José Juan Santesteban Iraola

Juan José Santesteban Iraola est né le 26 mars 1809 à Saint-Sébastien. Il est le fils d’artisans donostiarras qui ont perdu tous leurs biens dans l’incendie et le pillage de la ville par les troupes de Wellington en 1813, la famille Santesteban a d’ailleurs dû déménager à  Eskoriatza cette même année.

Le curé de la paroisse, Juan José Zanola , se rend compte du potentiel de Juan José pour la musique et lui donne ses premières leçons de solfège . Afin d’approfondir ses études musicales, Juan José déménage à Oñate où il a étudié avec l’organiste Manuel Garagarza.

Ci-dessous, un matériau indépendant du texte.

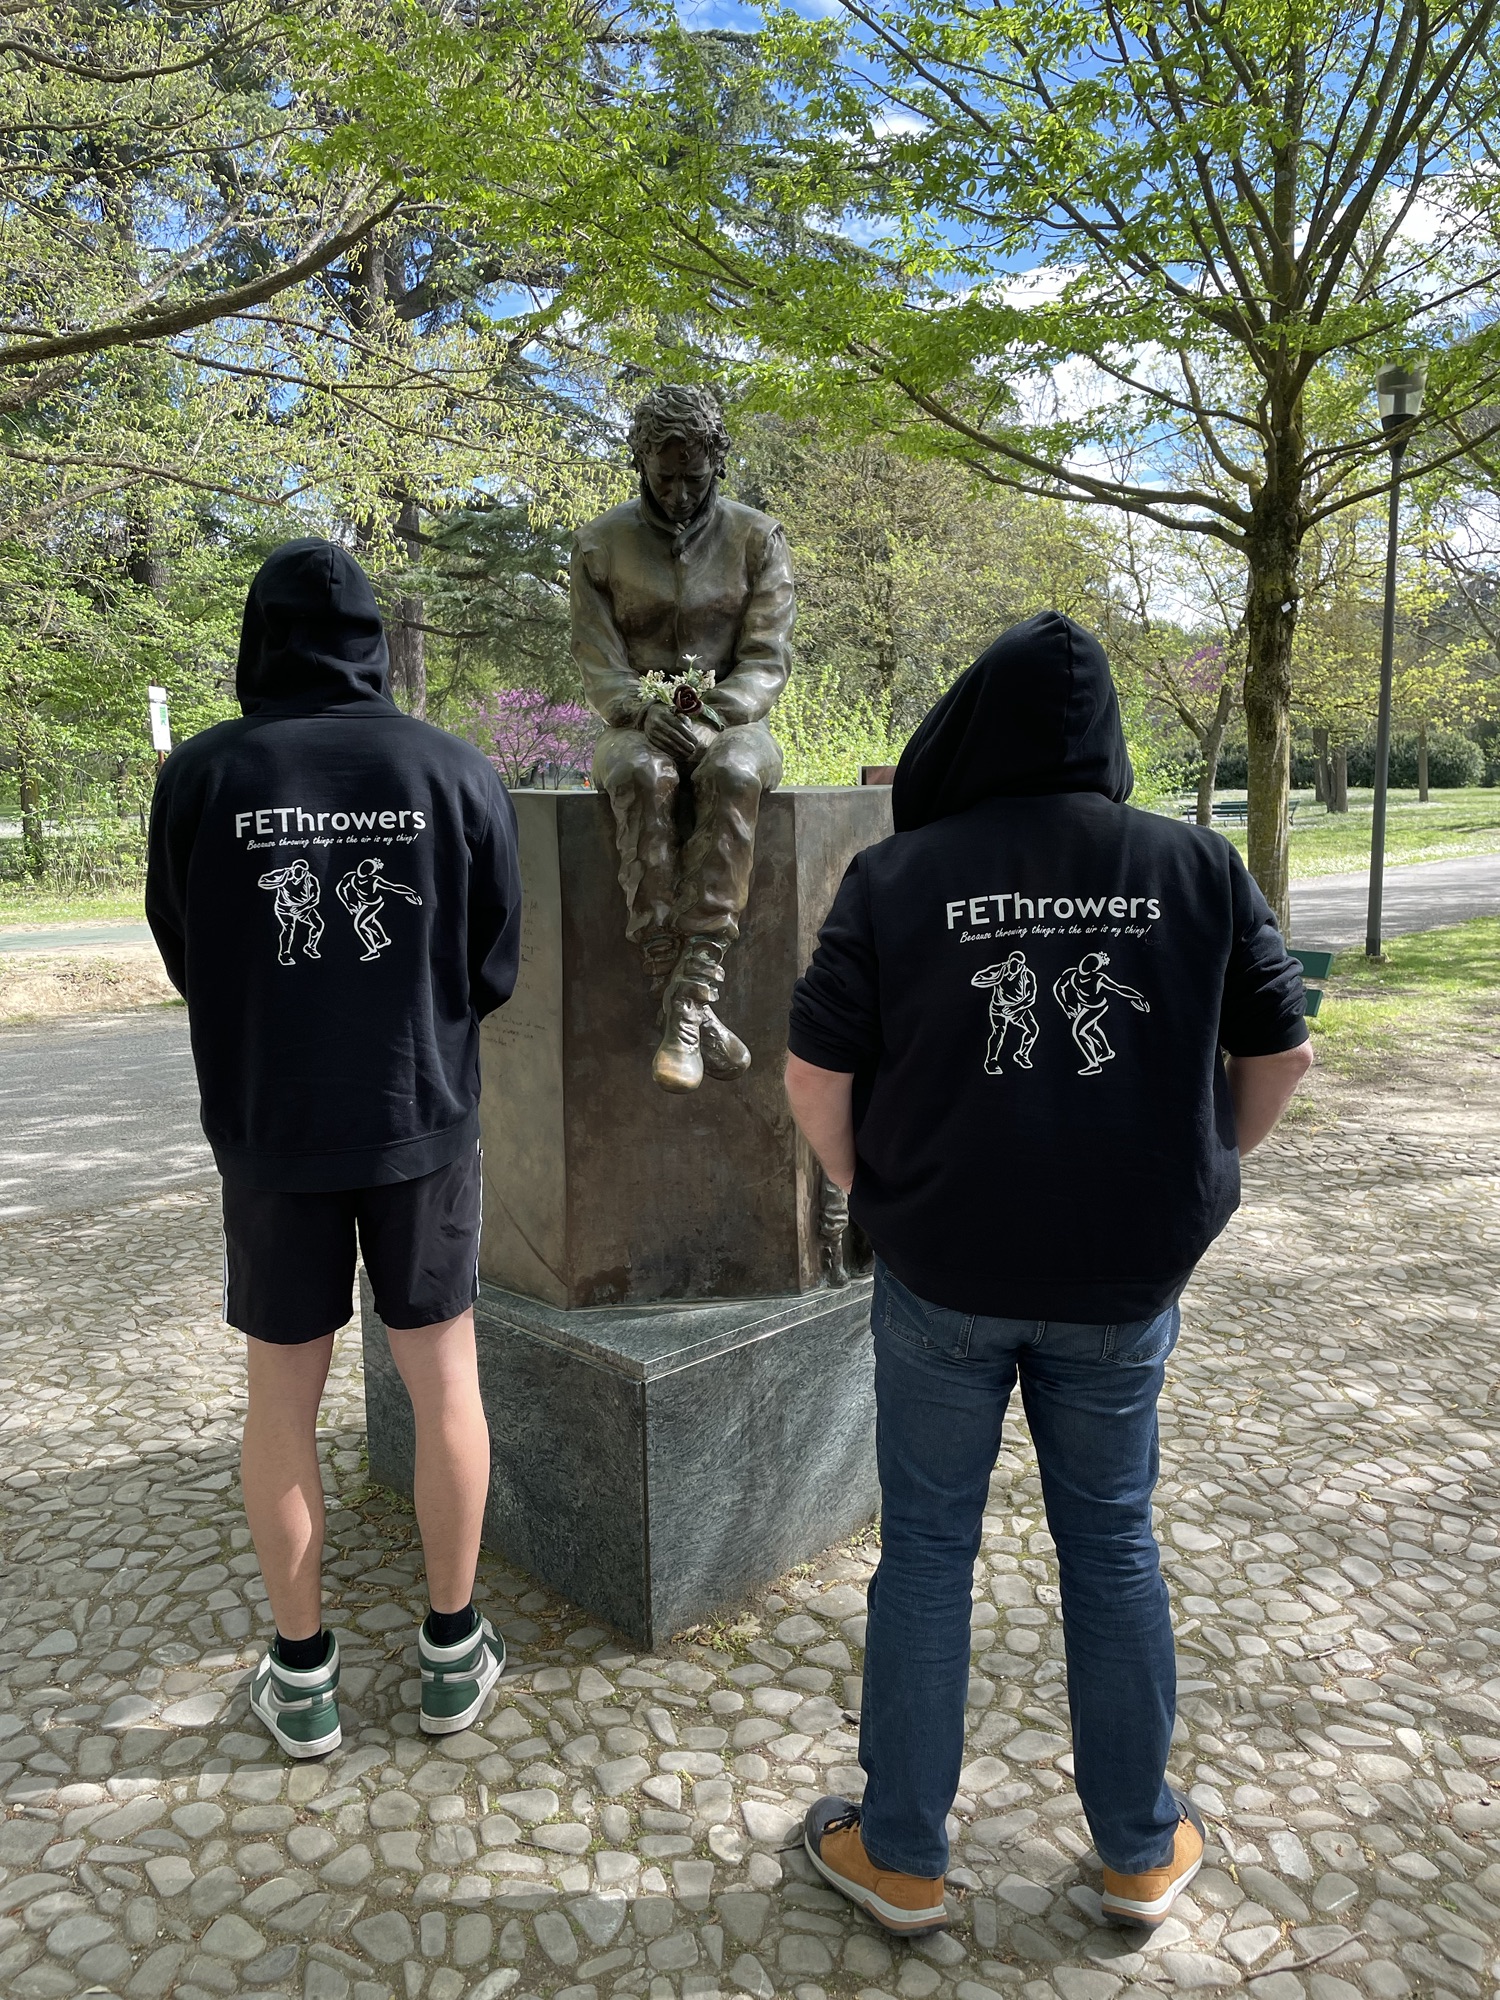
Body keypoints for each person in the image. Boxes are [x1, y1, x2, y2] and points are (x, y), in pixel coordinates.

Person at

En 1821, apprenant les progrès du jeune homme, Mateo Albeniz , maître de chapelle de la paroisse de Santa-Maria à Saint-Sébastien , arrive à convaincre Juan José a Santesteban , de rentrer vivre à Saint Sébastien , afin qu’il intègre la chapelle musicale . C’est sous sa direction, pendant sept ans, que Juan José écrit ses deux premières œuvres : un Miserere et une messe, dont la première eut lieu à Eskoriatza.

A 25 ans, le 12 Février 1834, il est choisi comme Maître de chapelle de Santa Maria. Quand il prend ses fonctions, l’église conserve encore son vieil orgue baroque à deux claviers, dans un piteux état. Grâce à ses efforts et à l’accord conclu avec la ville en 1863, son fils Jose Antonio étrenne le grand orgue Cavaillé-Coll lors d’un concert d’inauguration.

En 1844, il s’installe à Paris, où il commence une tournée de contacts avec les institutions musicales et les plus célèbres compositeurs de France et d’Italie. A son retour, il prend la charge de Maître de chapelle de l’église mère de Santa Maria.

Depuis lors, il acquiert un prestige musical exceptionnel à Saint Sébastien. Il a composé de nombreuses œuvres dont zortzikos et des chansons de toutes sortes, des « pasacalles », des hymnes, des pièces de danse, presque toujours commandées par des groupes de Saint Sébastien. Antonio Peña y Goñi , élève de José Juan Santesteban parlait ainsi de son maître : « Pour Santesteban la musique était un aliment spirituel, essentiel , comme peut l’être la nourriture matérielle qui équilibre les forces de l’économie humaine. Il faisait des arrangements aussi bien pour voix que pour instruments, peu importe les morceaux qu’il avait entre les mains ou qu’on lui remettait, que ce soit pour Bandas, pour orphéon, pour une œuvre de théâtre ou pour des concerts privés.

Santesteban a également joué un rôle majeur dans la naissance de groupe choraux en Gipuzkoa. En plus de son travail en tant que Maître de chapelle, il fonde en 1865, le premier groupe choral stable : l’Orphéon easonense.